#### DATA IN THIS EXERCISE

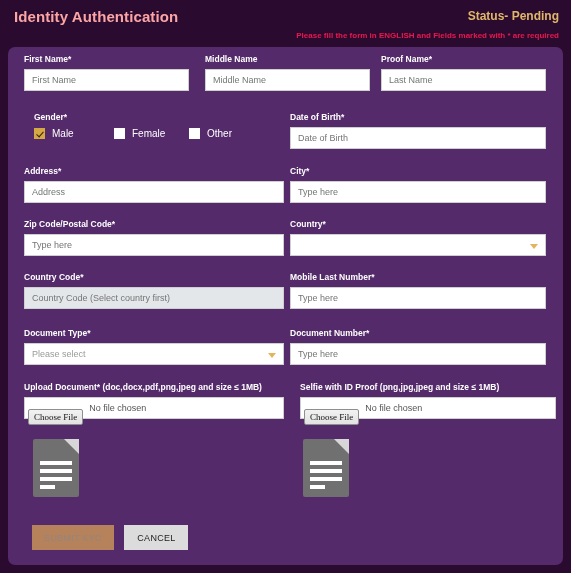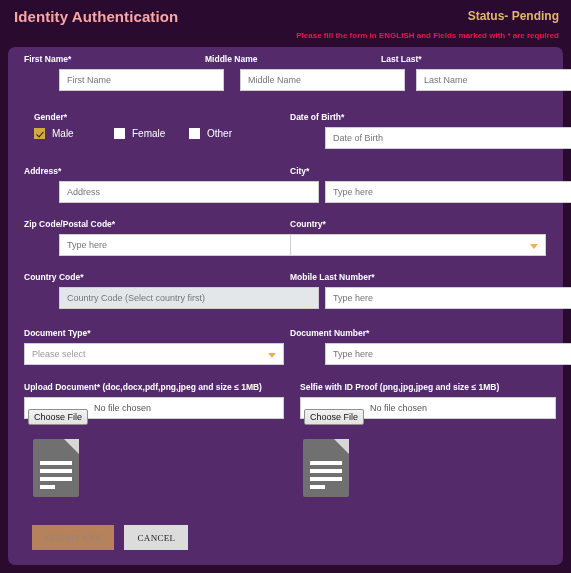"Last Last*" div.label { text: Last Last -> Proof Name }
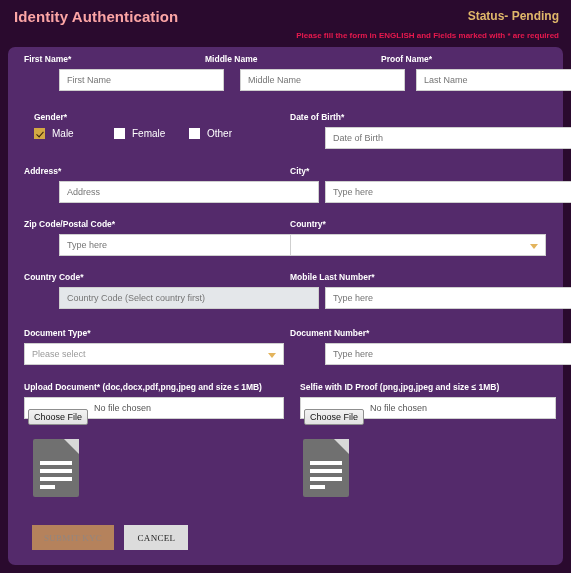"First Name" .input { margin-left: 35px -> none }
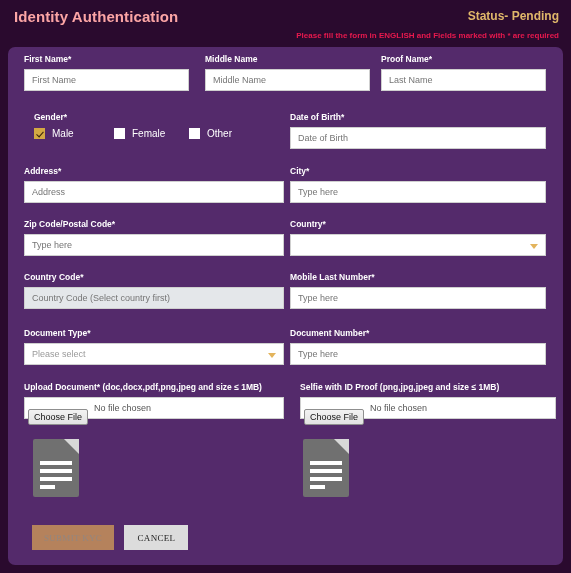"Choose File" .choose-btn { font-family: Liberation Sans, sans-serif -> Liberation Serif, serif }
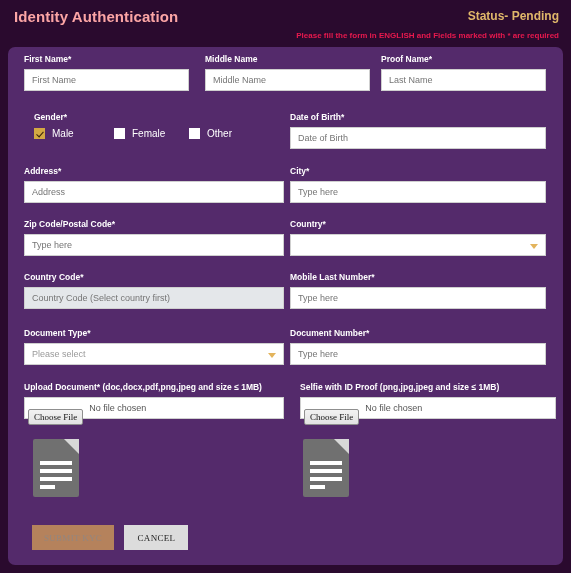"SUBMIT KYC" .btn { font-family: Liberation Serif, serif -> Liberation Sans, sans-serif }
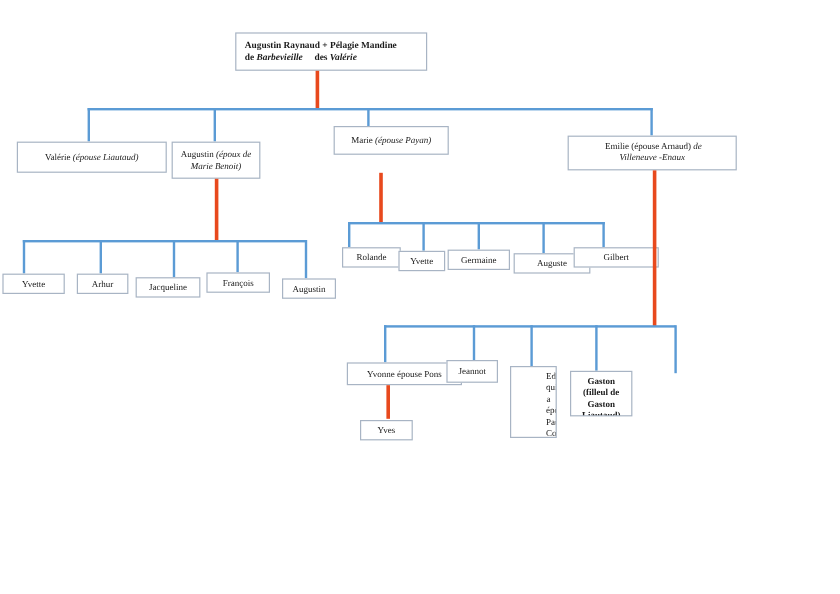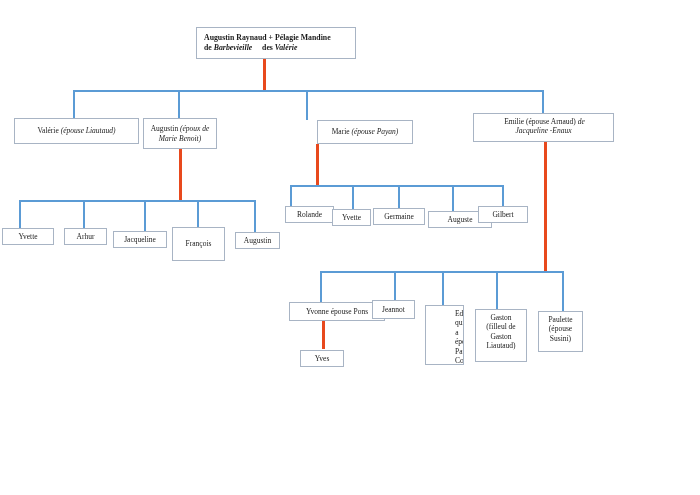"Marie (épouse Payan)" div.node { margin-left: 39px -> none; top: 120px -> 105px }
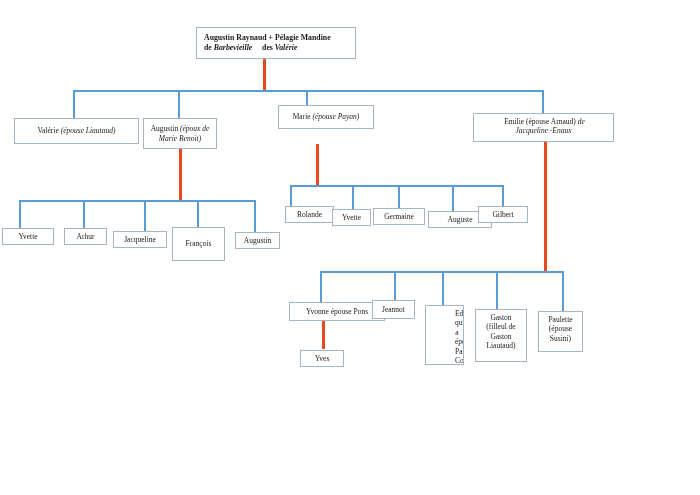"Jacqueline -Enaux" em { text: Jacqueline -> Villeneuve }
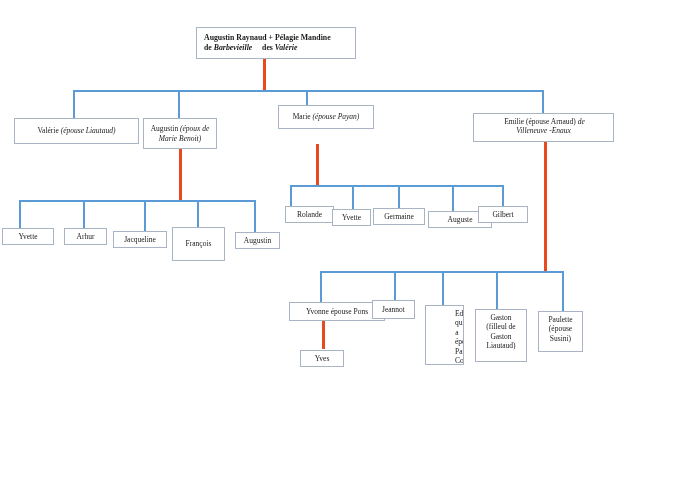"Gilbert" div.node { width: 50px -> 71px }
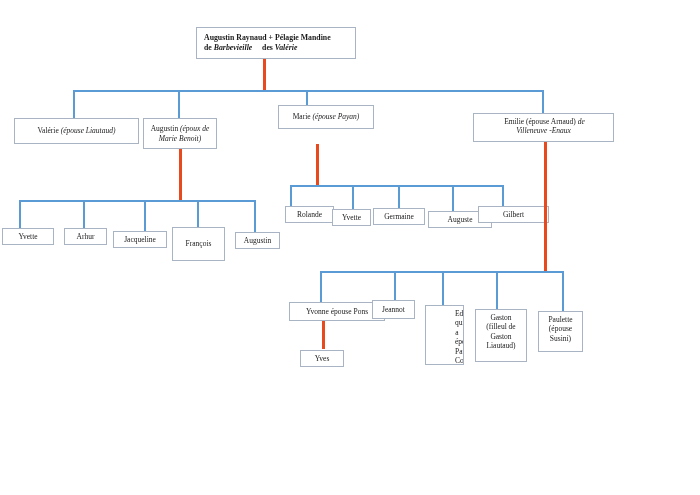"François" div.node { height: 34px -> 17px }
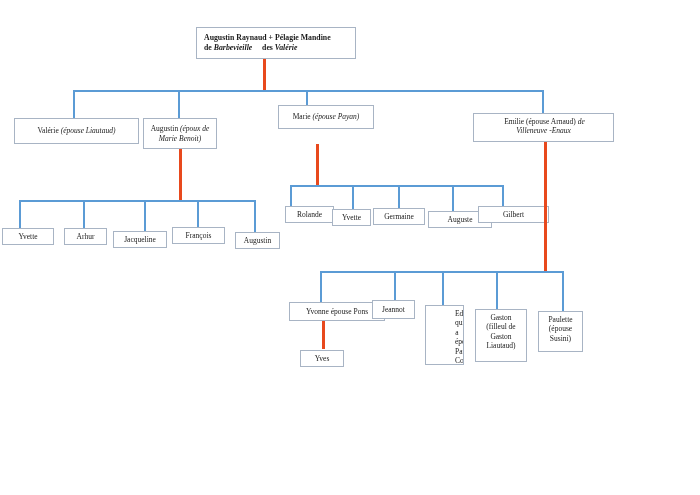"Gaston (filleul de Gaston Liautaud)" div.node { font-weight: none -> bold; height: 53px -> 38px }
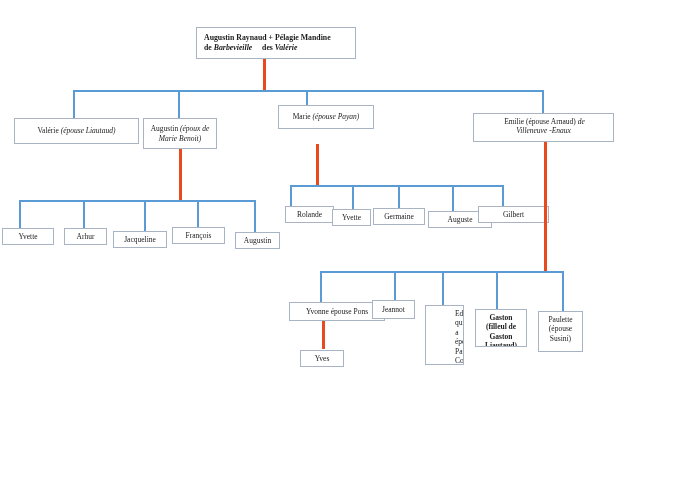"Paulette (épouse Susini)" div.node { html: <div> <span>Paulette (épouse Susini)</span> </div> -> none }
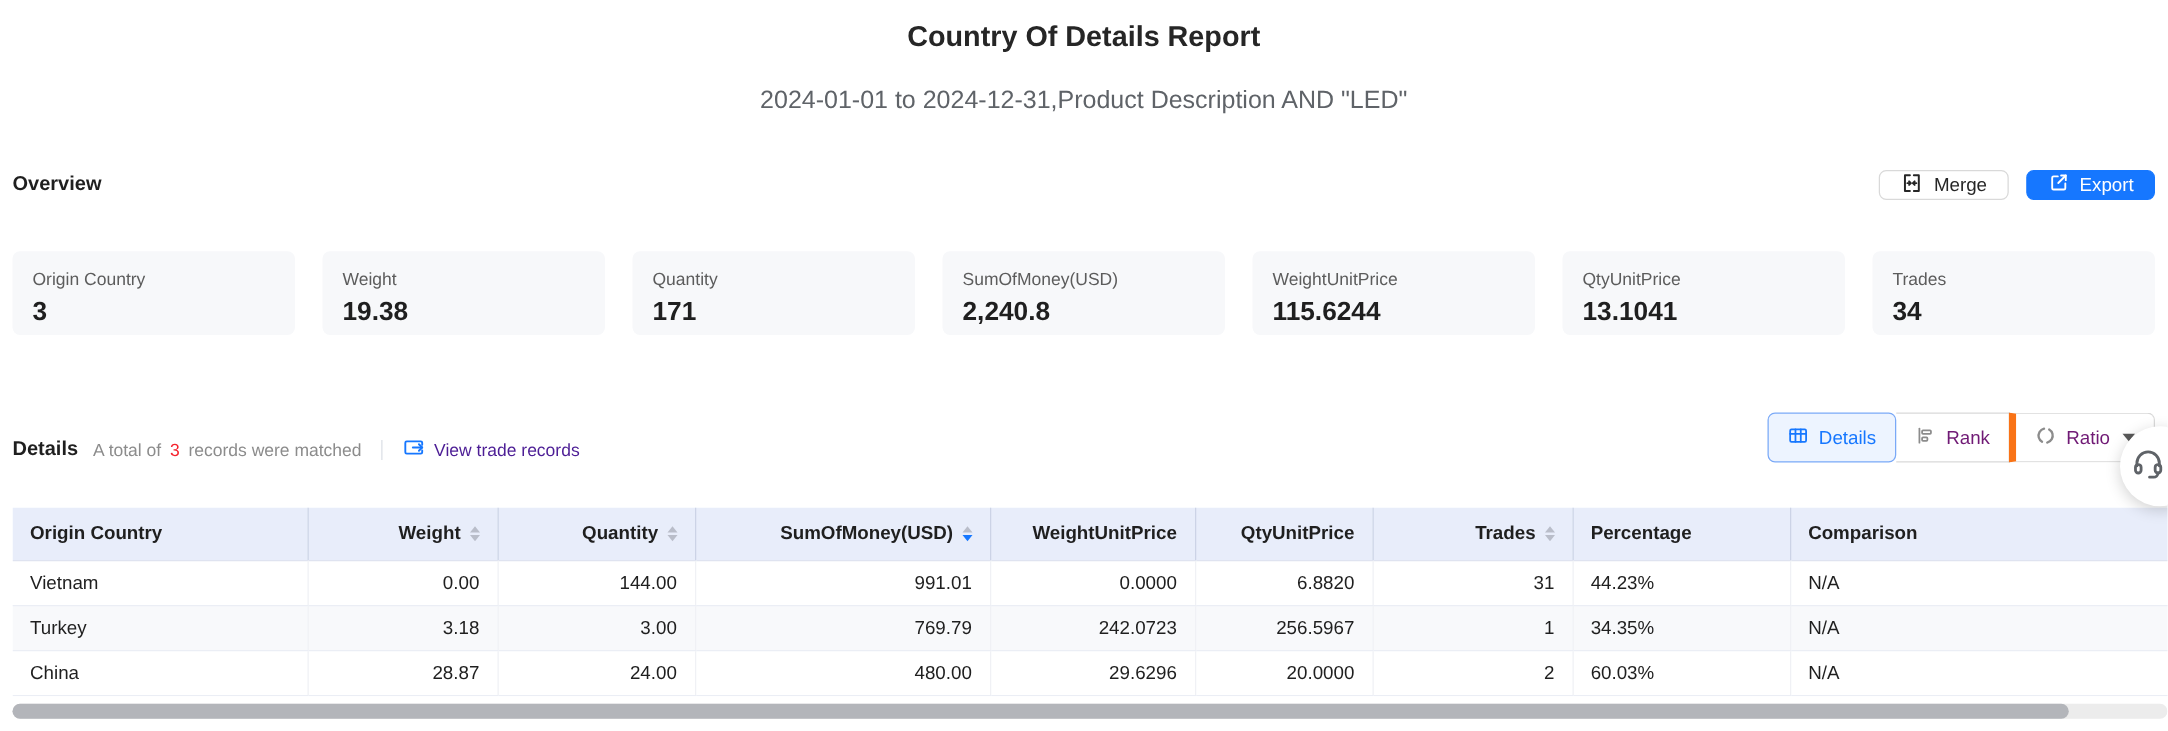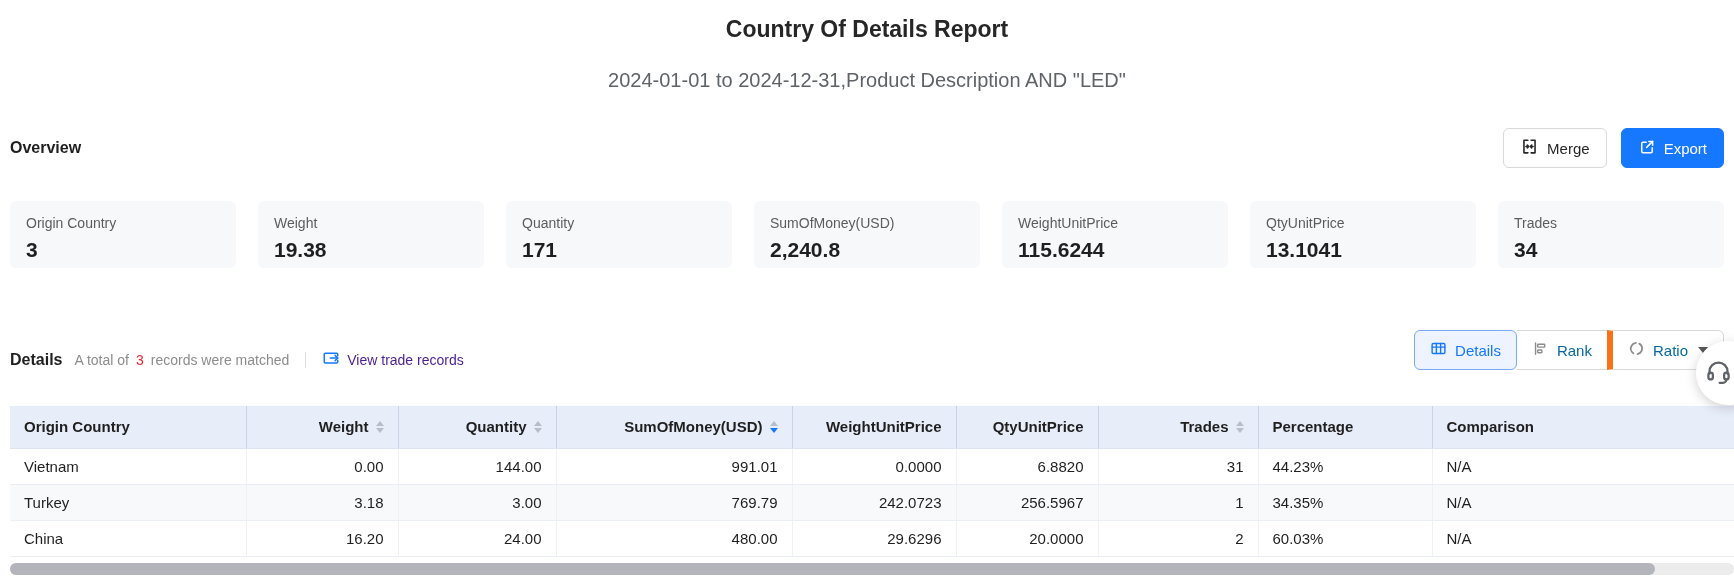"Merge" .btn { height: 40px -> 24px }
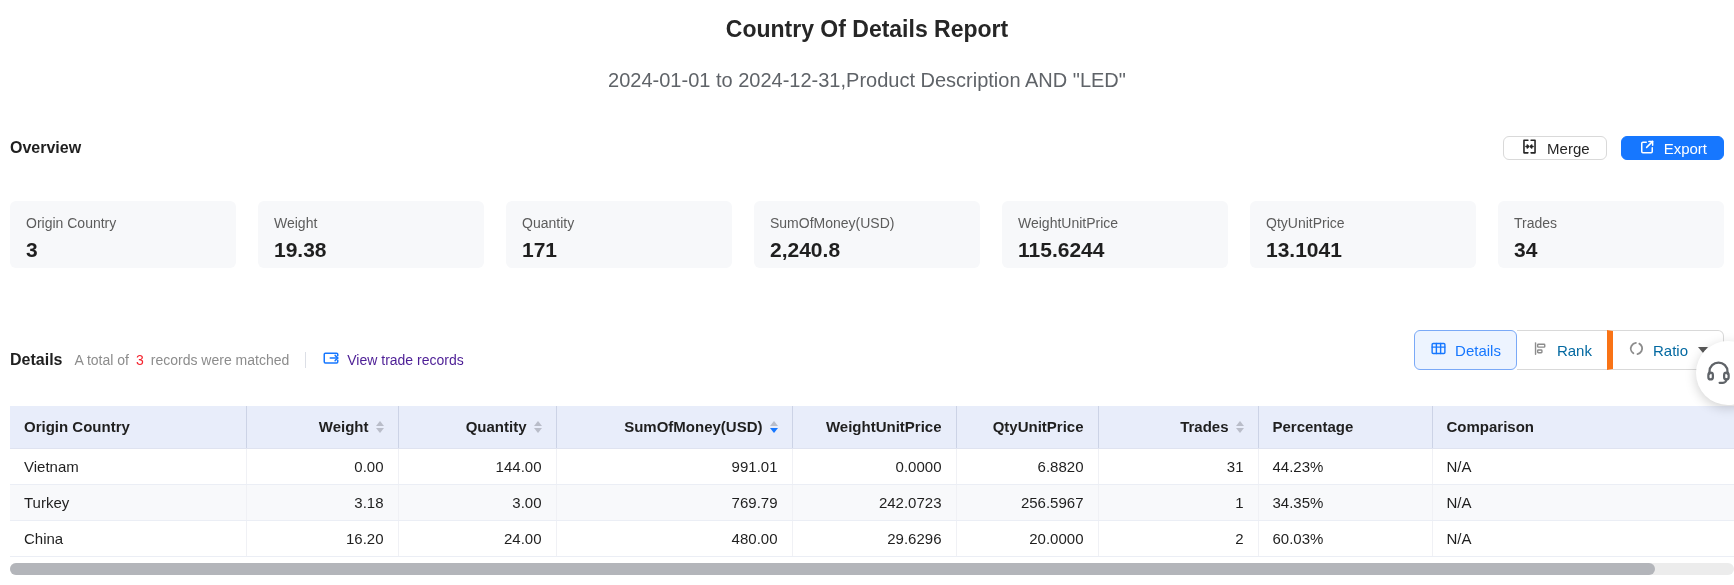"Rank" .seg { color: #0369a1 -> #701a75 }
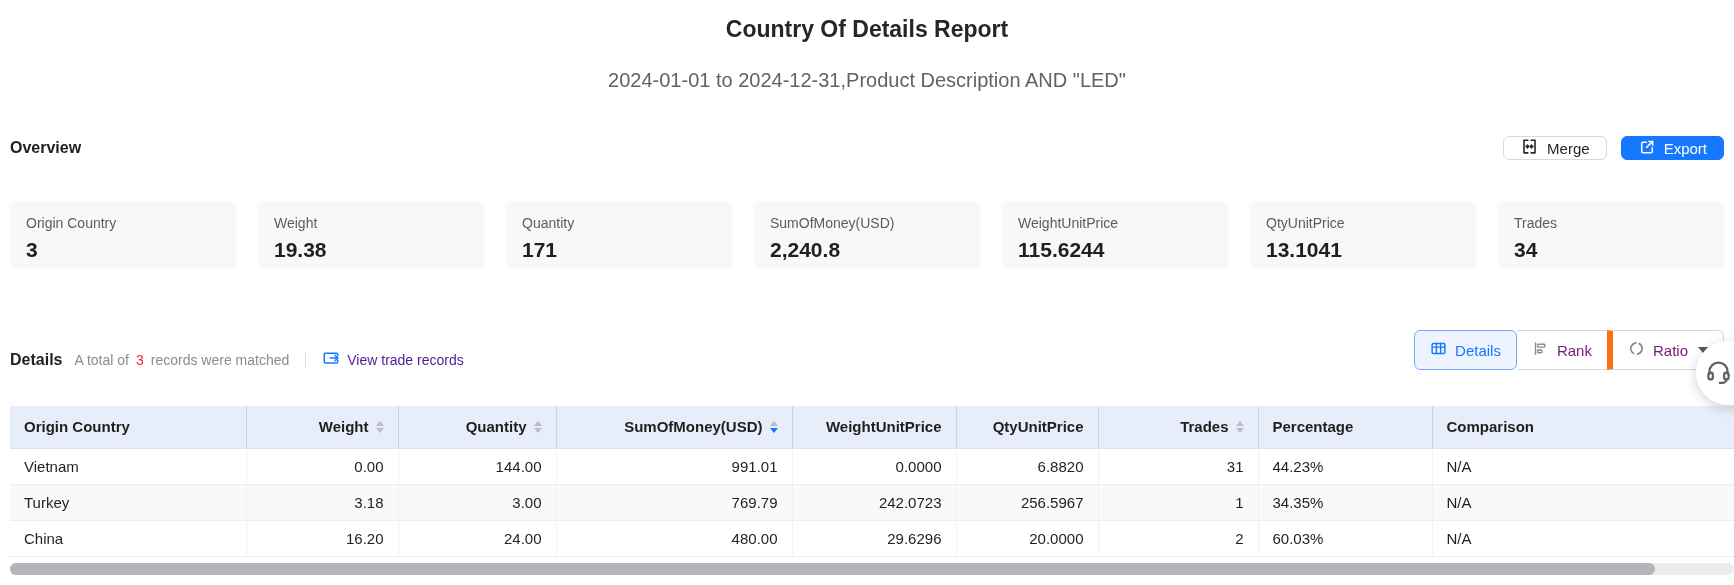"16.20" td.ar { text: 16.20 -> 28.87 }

#### WHAT THE TASK ASKS
Would you repeat the listing above exactly, minus the images?

#### OUTPUT FOR THIS TASK
"Last Last*" div.label { text: Last Last -> Proof Name }
"First Name" .input { margin-left: 35px -> none }
"Choose File" .choose-btn { font-family: Liberation Sans, sans-serif -> Liberation Serif, serif }
"SUBMIT KYC" .btn { font-family: Liberation Serif, serif -> Liberation Sans, sans-serif }
"Marie (épouse Payan)" div.node { margin-left: 39px -> none; top: 120px -> 105px }
"Jacqueline -Enaux" em { text: Jacqueline -> Villeneuve }
"Gilbert" div.node { width: 50px -> 71px }
"François" div.node { height: 34px -> 17px }
"Gaston (filleul de Gaston Liautaud)" div.node { font-weight: none -> bold; height: 53px -> 38px }
"Paulette (épouse Susini)" div.node { html: <div> <span>Paulette (épouse Susini)</span> </div> -> none }
"Merge" .btn { height: 40px -> 24px }
"Rank" .seg { color: #0369a1 -> #701a75 }
"16.20" td.ar { text: 16.20 -> 28.87 }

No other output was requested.